若葉入隊 八
それから、二日経った。その間、零番隊の任務はなく、俺は昔からそうしてきたのと同じに、生活習慣を乱さず、鍛錬を積み、しっかり食事をとり、勉学に勤しみ、仲間たちとの親交を深めていた。
唯一変わったことと言えば、陰陽剣術の訓練が加わったことである。俺は、出来るだけの時間を陰陽剣術の訓練に割いていた。のだが…
ヒュっと振り下ろした剣先からは、粉のような熱源がわずかに散っていった。
「あぁぁ~…。ダメかぁ…」
呟き、木刀を下す。
理論と構えは、教えてもらったその日のうちに飲み込めた。問題は…、そう、霊力操作である。
わずかでも手助けを得たいと思い、皆に聞いてみたが、解答は決まって「想像は人それぞれだから、変に固定観念を持たない方がいい」だ。
「まいったなぁ…」
ため息はどこまでも青い空に溶けていった。
庭を望む廊下に一人の男が禅を組んでいる。何を考えているのか。何も考えていないのか。うかがいきれない。
「…ようこそ。」
呟かれた言葉は独りごとではなく、相手に向けられたものである。
庭に風が集い、やがてそこに茶色の毛と銀色の尾をもつ獣が現れた。
「…ナゼ気付イタ?君ハ何者カ?」
「私は新撰組零番隊、西田右京。見えるものを見ることはできないが、見えないものを見る事が出来るものです。」
「…ナルホド。」
「九十九くんから話は伺っています。…さて、鎌鼬くん。依頼をどうぞ。」
「…あぁぁ。疲れた…」
あれから、何度考えてもさっぱり手ごたえをつかめなかった俺は、とりあえず相剋・相生の構えと素振りを徹底的に行っていた。どれだけ経ったかは分からないが、疲労度合から考えると半刻は動きっぱなしだっただろう。
ふぅと一息つき、休憩を取ろうと踵を返すと、何時からいたのか、そこに一人の女性が立っていた。
「杏さん?」
「あ、はい!あの、…えと、あ、その…、お、お疲れ様です!」
頭を深々と下げる。
しどろもどろなしゃべり方と下がった眉が、どう見たって内気・臆病というような印象を与えている。血筋にこだわらない俺ではあるが、それでも、とても「鬼」の二つ名をもつ副長の娘さんとは思えない。
「あ、あの、若葉さん?」
「え?あ、はい!どういったご用件ですか?」
「はい。…あの、先日、一兄が制した鎌鼬さんから依頼を頂きました。」
――あんたらの縄張り奪ったやつのことも教えてな。
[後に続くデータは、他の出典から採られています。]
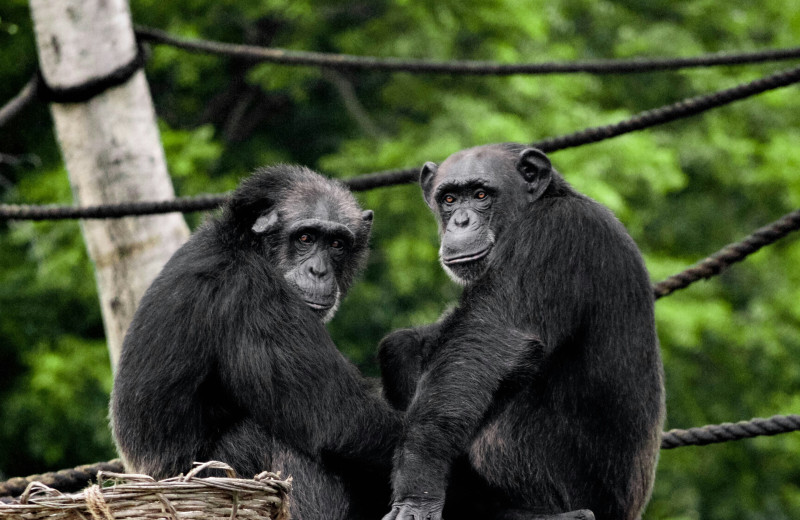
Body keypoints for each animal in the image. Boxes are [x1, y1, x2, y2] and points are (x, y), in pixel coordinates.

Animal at [108, 166, 400, 520]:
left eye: (337, 243)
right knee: (273, 437)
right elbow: (341, 418)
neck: (247, 246)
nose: (319, 270)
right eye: (305, 238)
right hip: (215, 475)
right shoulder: (254, 297)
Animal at [378, 144, 664, 520]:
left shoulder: (553, 234)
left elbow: (488, 342)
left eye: (481, 195)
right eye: (449, 198)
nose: (461, 221)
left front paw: (418, 486)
そいつ退治しねぇといけないから。
ああ、そういえば、そうだった。
「それで、…あたしといっちゃんが担当になったんですが…、…若葉さんもどうでしょう?」
「え?」
この先は言いづらいのであろう。しどろもどろ度合いが、倍増する。
「あの、まだ…、その、霊力の練り方が…、いえ…や、その、何かの手がかりに、あの、なるかと…」
ピクリと動いた俺の眉に、過剰反応を起こす。
「あ!、…いえ、あの、し、失礼ですよね!…その、ごめんなさい!すいませ…」
「いいッスね!」
「え?」
「いや、ぜひともご一緒したいです!なんかの手がかりになるなら、なにせ…」
グっとこぶしを握る。闘争心が腹の底で煮えたぎるのを感じる。
「強くならねぇと。…どんな手を遣っても…」
ザリっという音に視線をこぶしから移すと、杏さんが一歩退いていた。若干青ざめても見える。俺の内なる炎でも見えてしまったのだろうか?
「…杏さん?」
「あ、あの…いえ、…その、な、なんか、…お父さんに似てるなぁ、って。」
「…トシさんに?」
「あ、その…いえ、なんでもないです。…じゃあ、半刻後に出発しますから…よろしくお願いします!」
再び、頭を下げ、杏さんは去って行った。また一人になり、俺は言葉を咀嚼する。